*** Opening STORED DATA ***

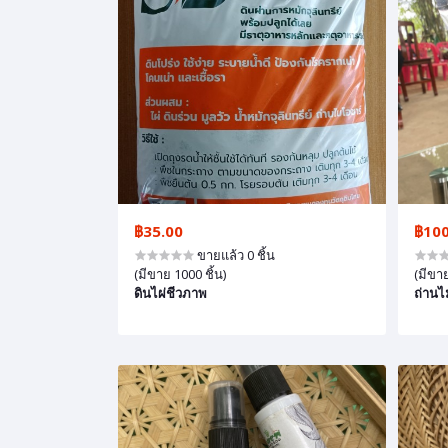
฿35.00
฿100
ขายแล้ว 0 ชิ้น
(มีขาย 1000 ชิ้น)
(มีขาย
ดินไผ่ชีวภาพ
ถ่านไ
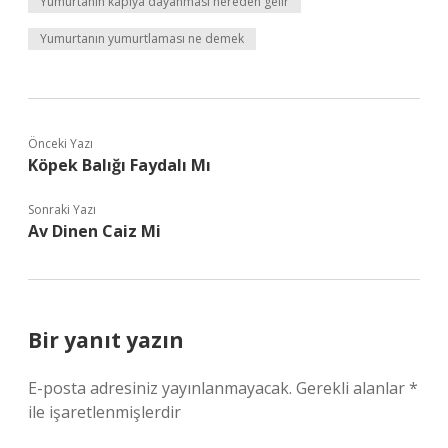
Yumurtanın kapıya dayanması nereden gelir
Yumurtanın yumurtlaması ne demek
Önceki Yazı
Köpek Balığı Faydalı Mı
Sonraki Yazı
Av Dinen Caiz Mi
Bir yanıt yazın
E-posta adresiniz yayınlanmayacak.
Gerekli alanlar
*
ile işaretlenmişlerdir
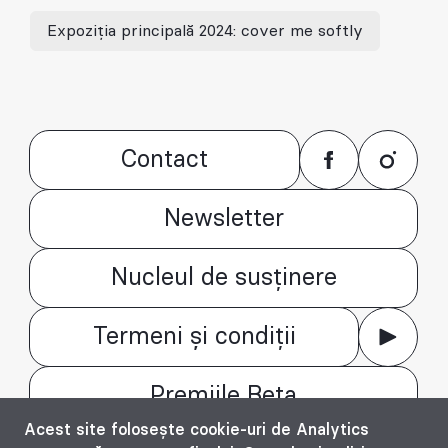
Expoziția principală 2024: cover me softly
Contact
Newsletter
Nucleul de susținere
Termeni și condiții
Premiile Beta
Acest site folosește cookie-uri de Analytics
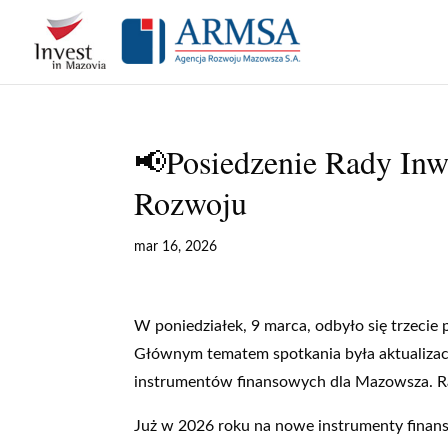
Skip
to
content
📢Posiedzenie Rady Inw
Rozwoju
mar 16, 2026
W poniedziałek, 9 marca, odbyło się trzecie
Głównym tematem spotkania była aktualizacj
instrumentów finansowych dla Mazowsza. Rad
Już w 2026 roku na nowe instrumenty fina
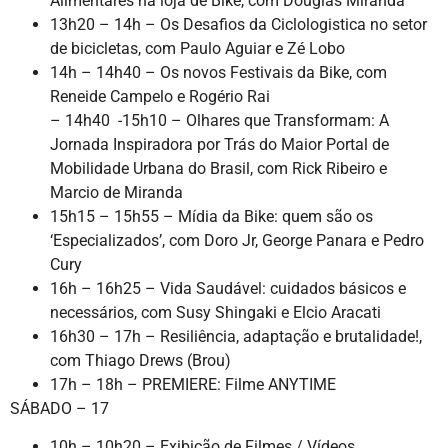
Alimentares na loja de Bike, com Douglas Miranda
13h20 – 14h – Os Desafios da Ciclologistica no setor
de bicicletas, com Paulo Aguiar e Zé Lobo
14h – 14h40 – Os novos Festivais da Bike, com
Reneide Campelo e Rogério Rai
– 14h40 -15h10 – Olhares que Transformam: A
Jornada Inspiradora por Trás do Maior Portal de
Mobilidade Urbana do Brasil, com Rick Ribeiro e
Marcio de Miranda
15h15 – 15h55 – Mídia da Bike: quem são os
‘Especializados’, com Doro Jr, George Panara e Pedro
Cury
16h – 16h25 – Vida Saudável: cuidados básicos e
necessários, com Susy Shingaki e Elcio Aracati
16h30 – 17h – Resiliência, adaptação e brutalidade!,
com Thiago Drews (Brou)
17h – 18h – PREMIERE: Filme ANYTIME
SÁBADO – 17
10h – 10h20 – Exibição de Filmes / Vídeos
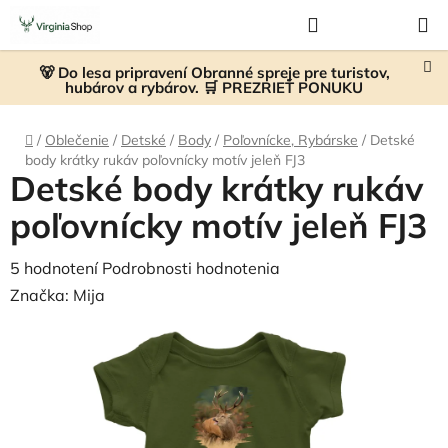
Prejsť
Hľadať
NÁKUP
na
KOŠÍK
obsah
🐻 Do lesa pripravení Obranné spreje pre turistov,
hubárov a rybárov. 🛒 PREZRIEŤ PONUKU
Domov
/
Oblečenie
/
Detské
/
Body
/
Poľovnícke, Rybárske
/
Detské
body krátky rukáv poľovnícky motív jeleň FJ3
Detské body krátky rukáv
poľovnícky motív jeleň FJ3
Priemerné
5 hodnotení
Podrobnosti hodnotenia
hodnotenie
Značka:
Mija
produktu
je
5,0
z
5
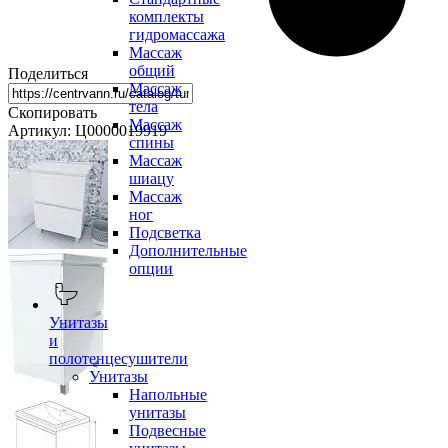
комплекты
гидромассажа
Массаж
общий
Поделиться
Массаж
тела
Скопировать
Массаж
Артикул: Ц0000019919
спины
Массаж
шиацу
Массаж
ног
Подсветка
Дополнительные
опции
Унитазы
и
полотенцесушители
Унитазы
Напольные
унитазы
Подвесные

*** Closing STORED DATA ***

Return the text of every item above verbatim, line for line, and omit the pictures.

฿35.00
฿100
ขายแล้ว 0 ชิ้น
(มีขาย 1000 ชิ้น)
(มีขาย
ดินไผ่ชีวภาพ
ถ่านไ
Yumurtanın kapıya dayanması nereden gelir
Yumurtanın yumurtlaması ne demek
Önceki Yazı
Köpek Balığı Faydalı Mı
Sonraki Yazı
Av Dinen Caiz Mi
Bir yanıt yazın
E-posta adresiniz yayınlanmayacak.
Gerekli alanlar
*
ile işaretlenmişlerdir
Expoziția principală 2024: cover me softly
Contact
Newsletter
Nucleul de susținere
Termeni și condiții
Premiile Beta
Acest site folosește cookie-uri de Analytics
Skip
to
content
📢Posiedzenie Rady Inw
Rozwoju
mar 16, 2026
W poniedziałek, 9 marca, odbyło się trzecie
Głównym tematem spotkania była aktualizacj
instrumentów finansowych dla Mazowsza. Rad
Już w 2026 roku na nowe instrumenty fina
Alimentares na loja de Bike, com Douglas Miranda
13h20 – 14h – Os Desafios da Ciclologistica no setor
de bicicletas, com Paulo Aguiar e Zé Lobo
14h – 14h40 – Os novos Festivais da Bike, com
Reneide Campelo e Rogério Rai
– 14h40 -15h10 – Olhares que Transformam: A
Jornada Inspiradora por Trás do Maior Portal de
Mobilidade Urbana do Brasil, com Rick Ribeiro e
Marcio de Miranda
15h15 – 15h55 – Mídia da Bike: quem são os
‘Especializados’, com Doro Jr, George Panara e Pedro
Cury
16h – 16h25 – Vida Saudável: cuidados básicos e
necessários, com Susy Shingaki e Elcio Aracati
16h30 – 17h – Resiliência, adaptação e brutalidade!,
com Thiago Drews (Brou)
17h – 18h – PREMIERE: Filme ANYTIME
SÁBADO – 17
10h – 10h20 – Exibição de Filmes / Vídeos
Prejsť
Hľadať
NÁKUP
na
KOŠÍK
obsah
🐻 Do lesa pripravení Obranné spreje pre turistov,
hubárov a rybárov. 🛒 PREZRIEŤ PONUKU
Domov
/
Oblečenie
/
Detské
/
Body
/
Poľovnícke, Rybárske
/
Detské
body krátky rukáv poľovnícky motív jeleň FJ3
Detské body krátky rukáv
poľovnícky motív jeleň FJ3
Priemerné
5 hodnotení
Podrobnosti hodnotenia
hodnotenie
Značka:
Mija
produktu
je
5,0
z
5
комплекты
гидромассажа
Массаж
общий
Поделиться
Массаж
тела
Скопировать
Массаж
Артикул: Ц0000019919
спины
Массаж
шиацу
Массаж
ног
Подсветка
Дополнительные
опции
Унитазы
и
полотенцесушители
Унитазы
Напольные
унитазы
Подвесные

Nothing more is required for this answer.